:: Your task ::
Go to the line with "Figure 6. Intensity-based" in the entries below and write out every line from there through the line with "Table 2. The importance scale of indicator", exactly and without pictures.

:: Dataset records ::
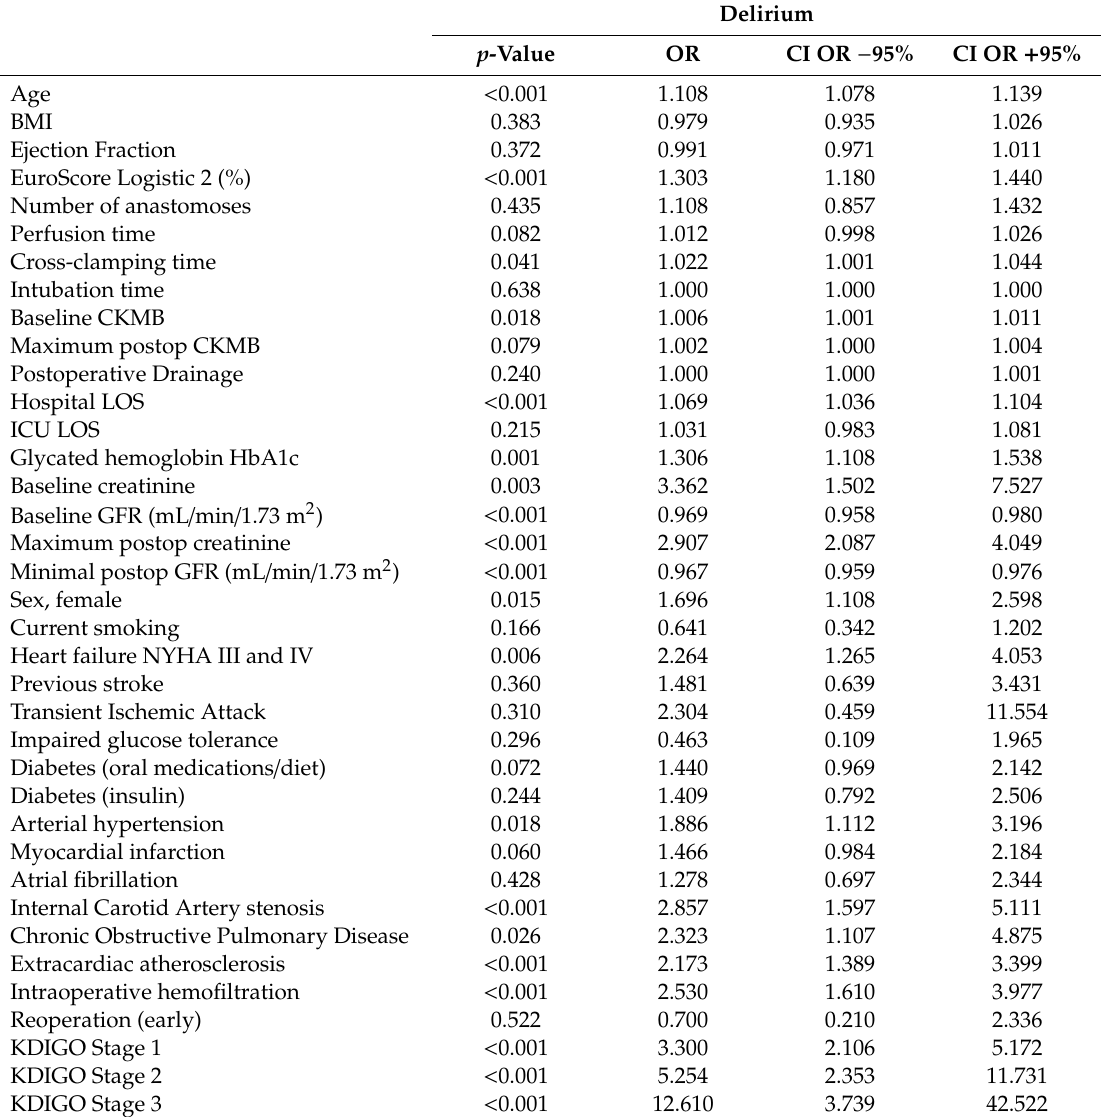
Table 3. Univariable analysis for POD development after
---
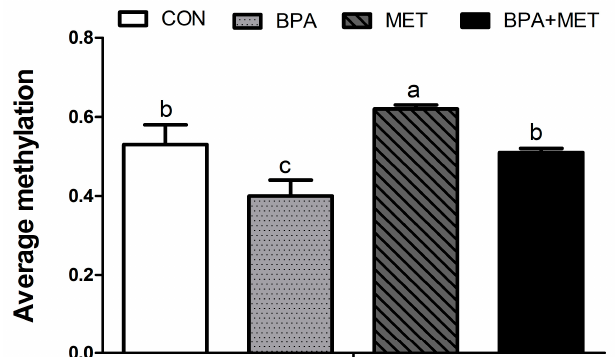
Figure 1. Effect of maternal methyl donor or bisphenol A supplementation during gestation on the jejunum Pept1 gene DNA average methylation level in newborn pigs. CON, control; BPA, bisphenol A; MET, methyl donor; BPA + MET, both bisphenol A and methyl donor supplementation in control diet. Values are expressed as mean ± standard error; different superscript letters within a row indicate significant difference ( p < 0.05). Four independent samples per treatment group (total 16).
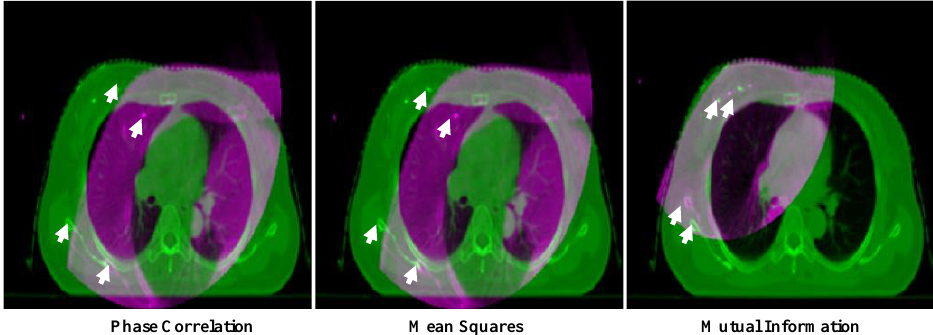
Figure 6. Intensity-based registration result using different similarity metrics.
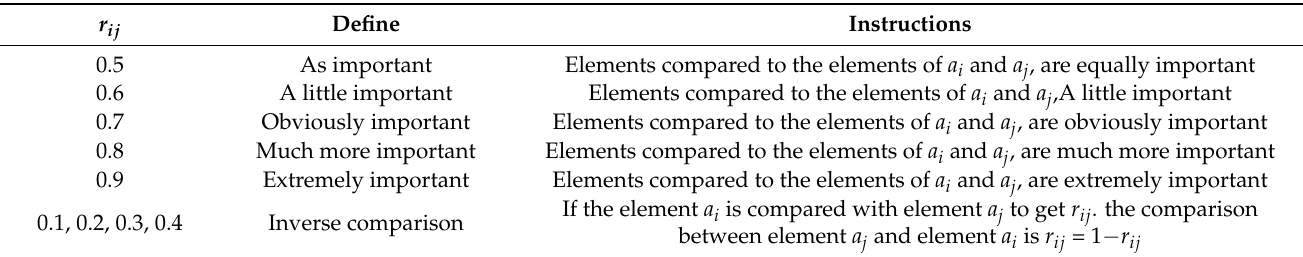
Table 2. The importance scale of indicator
---
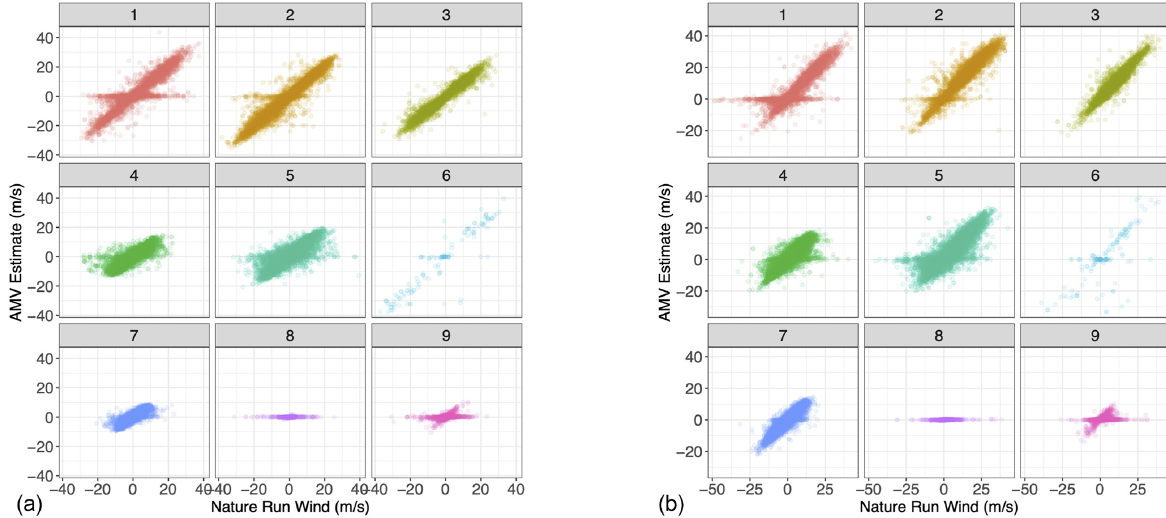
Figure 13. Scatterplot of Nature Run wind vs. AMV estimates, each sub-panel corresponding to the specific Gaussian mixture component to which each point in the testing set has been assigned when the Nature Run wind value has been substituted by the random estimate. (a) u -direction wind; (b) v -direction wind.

:: Your solution ::
Figure 6. Intensity-based registration result using different similarity metrics.
Table 2. The importance scale of indicator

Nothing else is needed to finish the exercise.